╭──
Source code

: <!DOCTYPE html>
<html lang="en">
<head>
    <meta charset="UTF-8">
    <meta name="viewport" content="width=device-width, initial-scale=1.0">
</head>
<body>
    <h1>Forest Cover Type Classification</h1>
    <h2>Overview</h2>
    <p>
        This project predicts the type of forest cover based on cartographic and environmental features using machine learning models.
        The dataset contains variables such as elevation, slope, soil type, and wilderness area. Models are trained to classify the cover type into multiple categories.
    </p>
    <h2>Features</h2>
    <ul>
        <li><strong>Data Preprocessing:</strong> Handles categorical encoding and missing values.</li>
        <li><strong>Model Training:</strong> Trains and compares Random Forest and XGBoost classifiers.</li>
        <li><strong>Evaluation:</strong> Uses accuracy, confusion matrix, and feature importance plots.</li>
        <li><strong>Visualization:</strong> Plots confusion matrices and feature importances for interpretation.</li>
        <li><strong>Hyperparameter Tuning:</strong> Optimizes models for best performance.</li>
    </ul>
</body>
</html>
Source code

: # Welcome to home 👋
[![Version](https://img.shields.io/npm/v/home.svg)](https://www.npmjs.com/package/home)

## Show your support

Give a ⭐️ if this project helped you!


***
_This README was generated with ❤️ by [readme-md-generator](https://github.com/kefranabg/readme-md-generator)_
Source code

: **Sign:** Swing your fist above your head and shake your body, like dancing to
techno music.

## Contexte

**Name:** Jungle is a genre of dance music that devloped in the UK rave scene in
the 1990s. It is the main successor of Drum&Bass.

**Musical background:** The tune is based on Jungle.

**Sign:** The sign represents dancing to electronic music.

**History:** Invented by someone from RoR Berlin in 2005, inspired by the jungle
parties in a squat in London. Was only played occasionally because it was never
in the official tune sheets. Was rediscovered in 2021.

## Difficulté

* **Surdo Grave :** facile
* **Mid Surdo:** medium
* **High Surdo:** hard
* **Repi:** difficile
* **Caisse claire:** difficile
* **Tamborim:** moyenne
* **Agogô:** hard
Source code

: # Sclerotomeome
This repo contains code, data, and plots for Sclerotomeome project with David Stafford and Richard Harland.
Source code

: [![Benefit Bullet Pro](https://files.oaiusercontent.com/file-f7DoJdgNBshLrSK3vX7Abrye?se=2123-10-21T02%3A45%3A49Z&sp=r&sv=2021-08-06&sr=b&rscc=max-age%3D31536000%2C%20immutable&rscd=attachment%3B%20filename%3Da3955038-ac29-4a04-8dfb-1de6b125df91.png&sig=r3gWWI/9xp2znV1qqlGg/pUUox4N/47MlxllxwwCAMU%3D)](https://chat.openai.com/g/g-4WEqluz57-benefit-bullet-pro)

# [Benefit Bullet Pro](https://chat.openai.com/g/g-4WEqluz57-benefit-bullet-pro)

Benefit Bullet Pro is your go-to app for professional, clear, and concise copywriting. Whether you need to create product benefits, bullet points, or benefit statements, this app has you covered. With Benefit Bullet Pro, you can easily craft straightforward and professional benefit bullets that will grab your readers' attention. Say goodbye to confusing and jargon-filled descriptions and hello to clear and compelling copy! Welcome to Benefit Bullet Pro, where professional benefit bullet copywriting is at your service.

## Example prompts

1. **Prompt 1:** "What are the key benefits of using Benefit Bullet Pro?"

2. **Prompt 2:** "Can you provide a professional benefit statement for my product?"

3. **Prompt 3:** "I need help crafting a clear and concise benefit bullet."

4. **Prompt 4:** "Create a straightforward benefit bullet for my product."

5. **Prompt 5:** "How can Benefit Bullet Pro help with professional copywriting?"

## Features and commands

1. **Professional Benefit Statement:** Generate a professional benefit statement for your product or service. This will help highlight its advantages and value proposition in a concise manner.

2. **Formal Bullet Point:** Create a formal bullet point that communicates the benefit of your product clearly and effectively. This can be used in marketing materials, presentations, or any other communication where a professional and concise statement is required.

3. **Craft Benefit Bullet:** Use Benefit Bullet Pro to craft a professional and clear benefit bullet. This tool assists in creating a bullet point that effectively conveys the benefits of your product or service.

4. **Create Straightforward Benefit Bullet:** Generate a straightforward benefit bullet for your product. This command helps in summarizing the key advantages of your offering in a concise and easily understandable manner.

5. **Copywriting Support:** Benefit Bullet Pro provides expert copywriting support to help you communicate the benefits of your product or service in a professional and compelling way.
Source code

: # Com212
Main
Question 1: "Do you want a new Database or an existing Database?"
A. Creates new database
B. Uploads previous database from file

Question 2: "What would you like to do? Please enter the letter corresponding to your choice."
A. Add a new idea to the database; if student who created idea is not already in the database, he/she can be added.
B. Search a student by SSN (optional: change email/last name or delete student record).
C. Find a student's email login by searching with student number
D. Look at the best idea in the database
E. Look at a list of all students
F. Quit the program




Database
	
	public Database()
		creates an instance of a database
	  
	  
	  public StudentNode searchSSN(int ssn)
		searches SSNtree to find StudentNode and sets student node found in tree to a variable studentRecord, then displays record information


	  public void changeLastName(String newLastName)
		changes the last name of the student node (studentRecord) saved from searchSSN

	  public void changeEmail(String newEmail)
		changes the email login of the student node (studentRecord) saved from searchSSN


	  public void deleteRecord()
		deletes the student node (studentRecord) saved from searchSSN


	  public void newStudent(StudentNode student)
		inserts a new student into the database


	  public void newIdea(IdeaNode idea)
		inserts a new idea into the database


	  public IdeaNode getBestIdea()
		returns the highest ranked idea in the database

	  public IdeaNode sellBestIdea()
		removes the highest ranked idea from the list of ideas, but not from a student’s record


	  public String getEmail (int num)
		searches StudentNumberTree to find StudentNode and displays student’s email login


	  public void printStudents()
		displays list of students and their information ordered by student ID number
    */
╰──
Return the lines between the line holding "rave scene in" and the line holding "1. **Prompt 1:**", inclusive, exactly as they appear.

Exercise solution:
**Name:** Jungle is a genre of dance music that devloped in the UK rave scene in
the 1990s. It is the main successor of Drum&Bass.

**Musical background:** The tune is based on Jungle.

**Sign:** The sign represents dancing to electronic music.

**History:** Invented by someone from RoR Berlin in 2005, inspired by the jungle
parties in a squat in London. Was only played occasionally because it was never
in the official tune sheets. Was rediscovered in 2021.

## Difficulté

* **Surdo Grave :** facile
* **Mid Surdo:** medium
* **High Surdo:** hard
* **Repi:** difficile
* **Caisse claire:** difficile
* **Tamborim:** moyenne
* **Agogô:** hard
Source code

: # Sclerotomeome
This repo contains code, data, and plots for Sclerotomeome project with David Stafford and Richard Harland.
Source code

: [![Benefit Bullet Pro](https://files.oaiusercontent.com/file-f7DoJdgNBshLrSK3vX7Abrye?se=2123-10-21T02%3A45%3A49Z&sp=r&sv=2021-08-06&sr=b&rscc=max-age%3D31536000%2C%20immutable&rscd=attachment%3B%20filename%3Da3955038-ac29-4a04-8dfb-1de6b125df91.png&sig=r3gWWI/9xp2znV1qqlGg/pUUox4N/47MlxllxwwCAMU%3D)](https://chat.openai.com/g/g-4WEqluz57-benefit-bullet-pro)

# [Benefit Bullet Pro](https://chat.openai.com/g/g-4WEqluz57-benefit-bullet-pro)

Benefit Bullet Pro is your go-to app for professional, clear, and concise copywriting. Whether you need to create product benefits, bullet points, or benefit statements, this app has you covered. With Benefit Bullet Pro, you can easily craft straightforward and professional benefit bullets that will grab your readers' attention. Say goodbye to confusing and jargon-filled descriptions and hello to clear and compelling copy! Welcome to Benefit Bullet Pro, where professional benefit bullet copywriting is at your service.

## Example prompts

1. **Prompt 1:** "What are the key benefits of using Benefit Bullet Pro?"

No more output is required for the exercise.